The temperature gauge barely moved from cold the entire time I owned the car, that is, until the engine suddenly heated up without warning at 83,000 miles and blew a head gasket. This is allegedly typical of the 3.8 liter motor. I was lucky to have it fixed for just under $900 and was told that the pistons, cylinders, etc, are still in excellent condition. There are a few issues remaining. The "check engine" light now comes on after driving it around for awhile and nobody knows why, precisely. All this high tech crap is for the birds.

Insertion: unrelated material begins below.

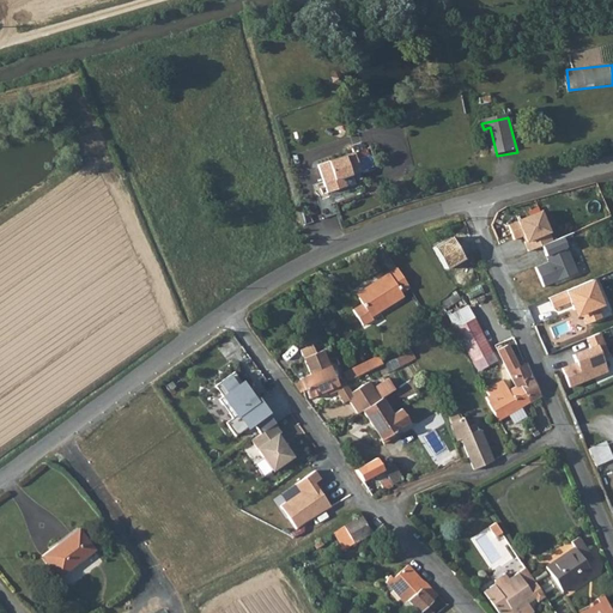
[(365,152),(354,156),(359,174),(371,170),(365,152)]
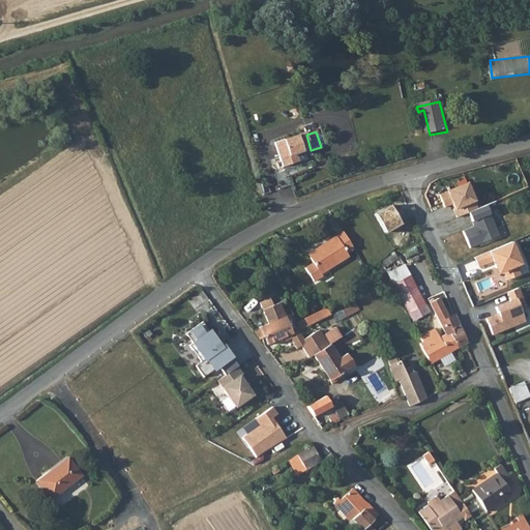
[(295,155),(311,150),(306,135),(275,144),(283,167),(297,163),(295,155)]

I've been looking more closely at the engine and finding a few small things I'm not too happy about, like a bypass hose that has become so crimped, how any coolant can get through it at all is a mystery to me. I would have hoped the mechanic would have caught something like that, but that's the way the cookie crumbles.

A final complaint or two -- the ride is as hard as an old truck, at least around town. I've put some weight in the trunk and that helps a tad. What really smooths it out is to load up the trunk and take it out on the highway.

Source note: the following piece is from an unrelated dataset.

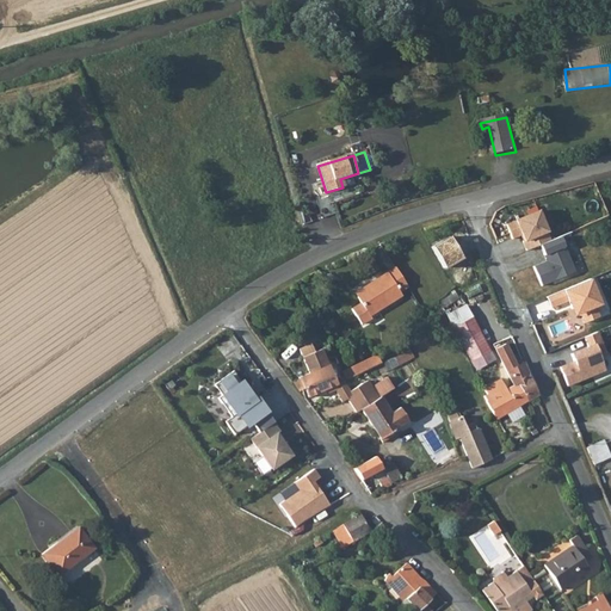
[(507,227),(513,241),(523,236),(525,242),(524,242),(529,252),(542,247),(553,242),(539,213),(507,227)]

For awhile there, the transmission was beginning to downshift too much. I had been switching to overdrive to help decelerate downhill, but was advised that doing so eventually causes the problem. Otherwise, no further complaints about the drive train.

General Comments:

My Special Edition Cougar is a dark, candy apple blue with a silver racing stripe around the bottom, nifty medallions on the side, and a luxurious, gray leather interior. It is a nimble, sporty vehicle, very quick for a V6 and definitely above average in the turns, yet it gets pretty good mileage, perhaps around 23mpg. If you drive it slowly too often, it gets a bit sluggish, but when you goose the throttle at regular intervals, it hauls ass. It has a tape deck with a very decent sound system, but frankly, it sounds much better when you are parked and not having to fight the noise. Had it not been for the head gasket going out at such low miles and the ride being so hard, I would give this car an 8 overall. I like it, but it can't compare to the '69 Cougar my dad owned, which was luxurious, sporty, powerful, maneuverable, yet with a very smooth ride.

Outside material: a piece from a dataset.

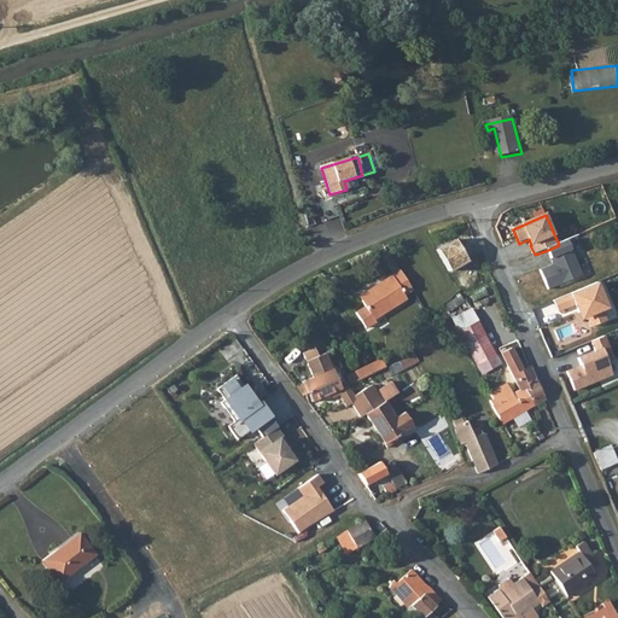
[(542,272),(551,291),(583,277),(569,240),(559,245),(548,250),(552,260),(553,260),(557,266),(542,272)]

Would you buy another car from this manufacturer? Don't Know

Review Date: 3rd January, 2005

29th Nov 2019, 23:48

I just noted the review I wrote above and had forgotten about it. I thought to include an update or two, if anyone cares.

I still own the Cougar, but another problem or two developed. Since the anchor plate was so hard to get off when I did the brake job, I did not use Locktite on those bolts and it later came loose while on a short trip. I was able to limp home and remounted it with blue Locktite; I think it was not the strongest type, but the middle type, and have had no further problems there.

The thing I really wanted to mention was something very strange. The oil dipstick holder broke off and you can't check your oil. That would be easy to deal with were it not for the fact that the odometer went out right after that so you can't simply approximate when you need to add oil. I try to guess at it and if I begin to forget, just get the oil changed to put it back up to full. As you can guess, that is a real pain. Both of those fixes are extremely expensive, the dip stick holder replacement requiring the engine to be removed. You gotta be kidding! And you have to replace the entire instrument cluster to put in a new speedometer. Really dumb, I think.

It still runs strong and looks good (have had to repaint the hood and roof due to sun damage, so far only with gray primer, which looks fine), requiring only normal maintenance otherwise -- a new alternator (difficult, unlike others I've done), a new battery every so often, a new serpentine belt and tightener -- standard stuff.

Overall, it has been a good vehicle but some of these things on a luxury car should not be going out, ever.